The Sunderbans is a UNESCO World Heritage site covering a large area of West Bengal and Bangladesh. It is home to one of the largest mangrove forests and Bengal tiger reserves in the world. The site lies on the delta of three major rivers at the Bay of Bengal, and is intersected by a complex network of tidal waterways, mudflats and small islands of salt-tolerant mangrove forest. Due to the location and topography, the surrounding villages are extremely vulnerable to flooding during the monsoon season… not to mention the occasional tiger attack.
We first stopped at a local NGO so Mr. Das could talk to them about the challenges in the area, of which there are many. The organization provides health and welfare services through private funding, but there is also a lot of government aid.
After lunch at the office we toured the area via auto rickshaw. I tell you, those vehicles are not made for Western-sized people. I had to bend over to see out the side while my knees were crammed against the front seat. As if I needed another reminder that I was a stranger in a strange land. The road we drove on was actually a raised path barely large enough for our three-wheeled vehicle. It felt like the Pinocchio ride at Disneyland; when we made sharp turns, the front of the auto responded quicker than the back, producing a slight whipping around sensation. I was waiting for Geppetto to jump out. Most homes are made of mud, but are perfectly constructed. They have straight edges and beautiful craftsmanship. The mud used is a very light grey or off-white, so at first glance you could easily mistake them for concrete.
We stopped at a community water pump where women were gathering for a fill-up. I totally get a charge seeing rural village life, and I hope that never goes away. There’s something very grounding about their connection to the land. Mr. Das talked to the locals about the area while I whipped out my camera. As usual I was surrounded by willing subjects. Two young sisters in particular started hamming it up after they saw the results on my playback screen. Digital cameras are the quickest way to break down barriers. I’ve yet to meet someone who didn’t enjoy seeing their image reflected back at them- and maybe checking to be sure they didn’t have spinach in their teeth. It really is magical.
We started the next morning at 6am. Auto, boat, car, boat, car. Before we headed to the train station, however, Mr. Das took us to a school BJS runs. It’s a non-formal school in a brick kiln for the children of migrant workers. They call it non-formal because it doesn’t necessarily follow government school standards, but it provides schooling to children who would otherwise receive none. Since the children live with their family at the kiln for half the year, they can’t enroll in their home school. Students attend class for two to three hours a day and learn Bengali, Hindi, English, math, art, music and sports.
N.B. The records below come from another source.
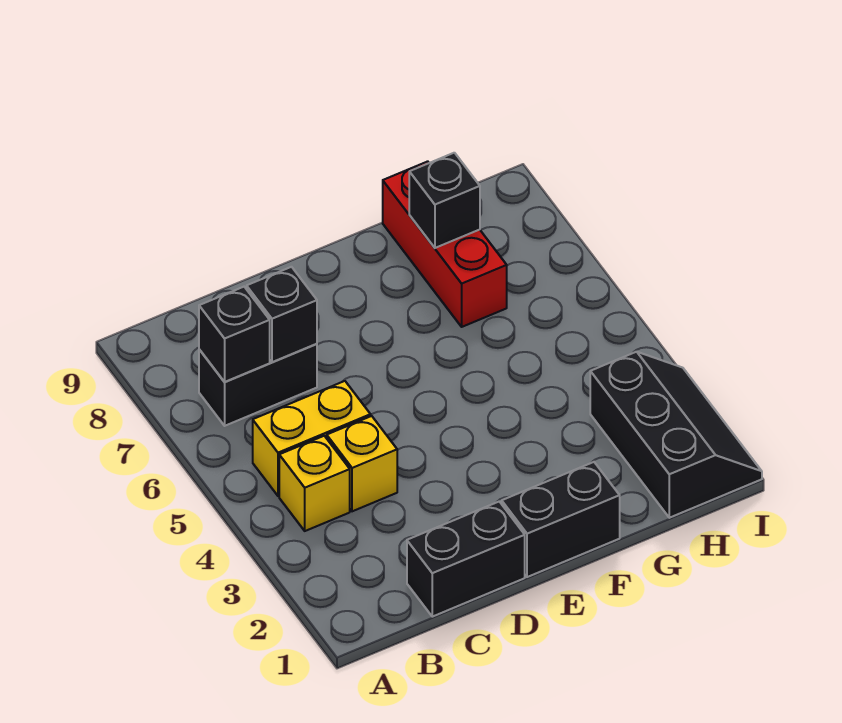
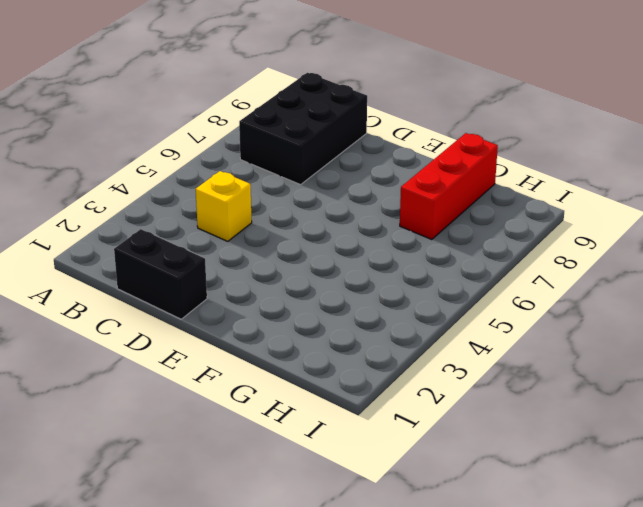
black 2x3 brick [239,73,367,185] -> black 1x2 brick [199,344,317,426]
none -> yellow 1x1 brick [279,436,350,531]
none -> yellow 1x2 brick [253,381,371,496]

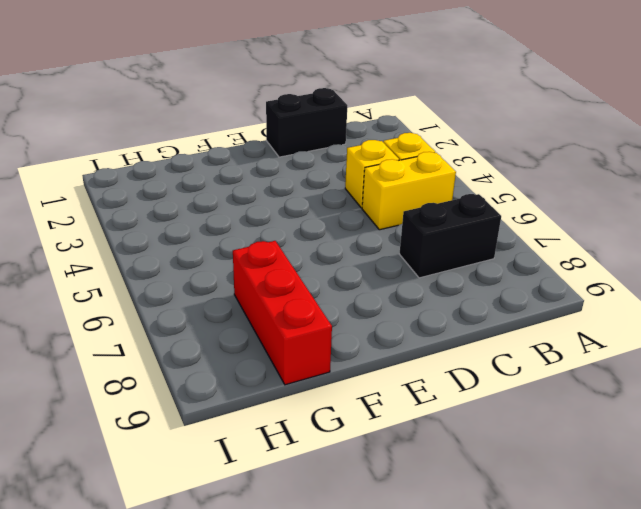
none -> black 1x2 brick [502,462,620,577]
none -> black 2x3 slope [590,352,762,518]

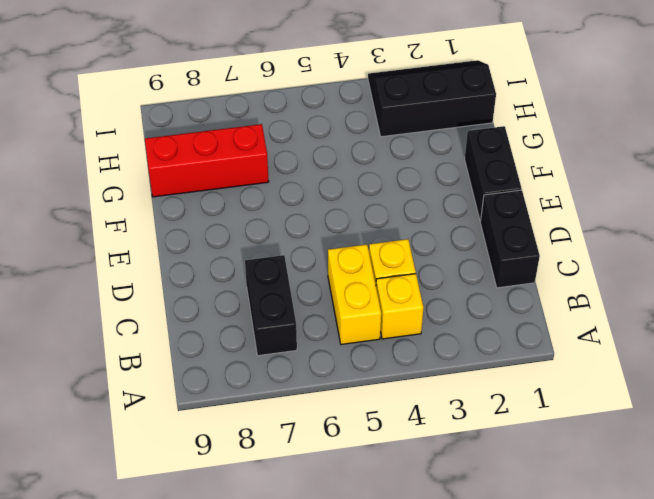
none -> black 1x1 brick [199,287,270,382]
none -> black 1x1 brick [247,267,317,362]

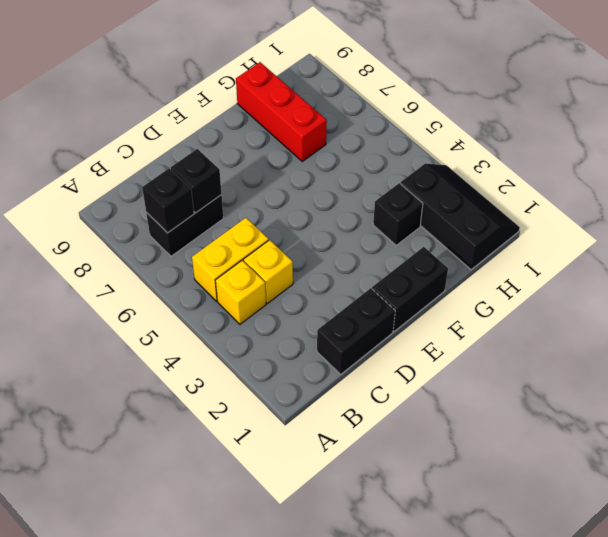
black 1x1 brick [373,183,423,245] -> black 1x1 brick moved to [409,153,480,248]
When we visited there were about 12 kids aged 5-11. BJS pays for the teacher’s salary, school supplies and uniforms while the brick kiln owners provide the space. As we walked in, the kids were on the floor scribbling on their personal chalkboards. It was only the second day of the session, so uniforms had not yet arrived. Mr. Das encouraged student participation by handing out chocolate bars. One student stood up and counted to 10 in English while another said his ABCs. Eventually they all got chocolate which they clung to with great care. I asked the teacher if the kids could sing, and before I could finish my question, she started arranging them in four single-file lines. Little arms were stretched out, touching the shoulders of the person in front to keep an equal distance. Then they put their hands in prayer position and started singing. It was beyond precious.
We made one final stop at the future site of another BJS school in a Muslim village that is home to many BJS borrowers. A few women came out, and then more until I was surrounded again by curious individuals. I still haven’t gotten used to attracting a crowd. It’s both flattering and uncomfortable. Maybe it’s how a baby feels when people gather around and make googly eyes, wondering why these people are so fascinated.
I was delivered back to my guesthouse that evening to conclude another exhausting yet exhilarating trip. After returning from Delhi on 12/17, I’ll only have three days left at BJS. It feels like yesterday that I was rescued from the airport in the middle of the night. But… there is time for reflection later. Next stop: Delhi for a microfinance conference, and a long-awaited trip to the Taj Mahal.